**YOUR GOAL:** Format the stretch of the entries that opens with the line containing "pose: elev=178.6 azim=147.7" and closes with the line containing "Dot at: (398, 319)" as a Markdown table with the columns Row and Entry line. Give each line its own numbered row, skipping blank lines and leaving out the pictures.

**INPUT RECORDS:**

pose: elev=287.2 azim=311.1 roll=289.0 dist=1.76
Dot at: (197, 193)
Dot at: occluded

* * *

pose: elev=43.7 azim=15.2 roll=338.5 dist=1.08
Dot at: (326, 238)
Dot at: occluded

---

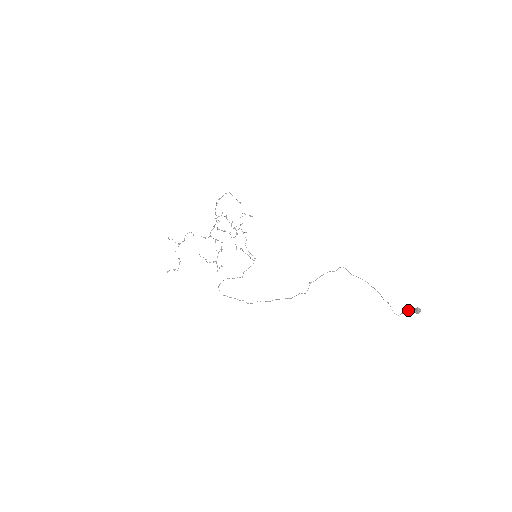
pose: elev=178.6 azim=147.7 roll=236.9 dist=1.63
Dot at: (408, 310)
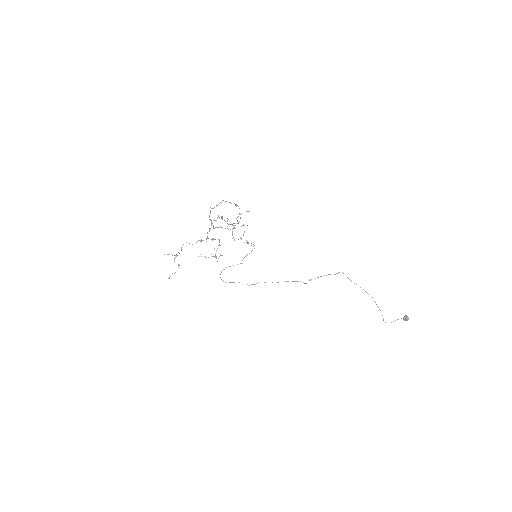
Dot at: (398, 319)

**COMPLETE OUTPUT:**
| Row | Entry line |
|---|---|
| 1 | pose: elev=178.6 azim=147.7 roll=236.9 dist=1.63 |
| 2 | Dot at: (408, 310) |
| 3 | Dot at: (398, 319) |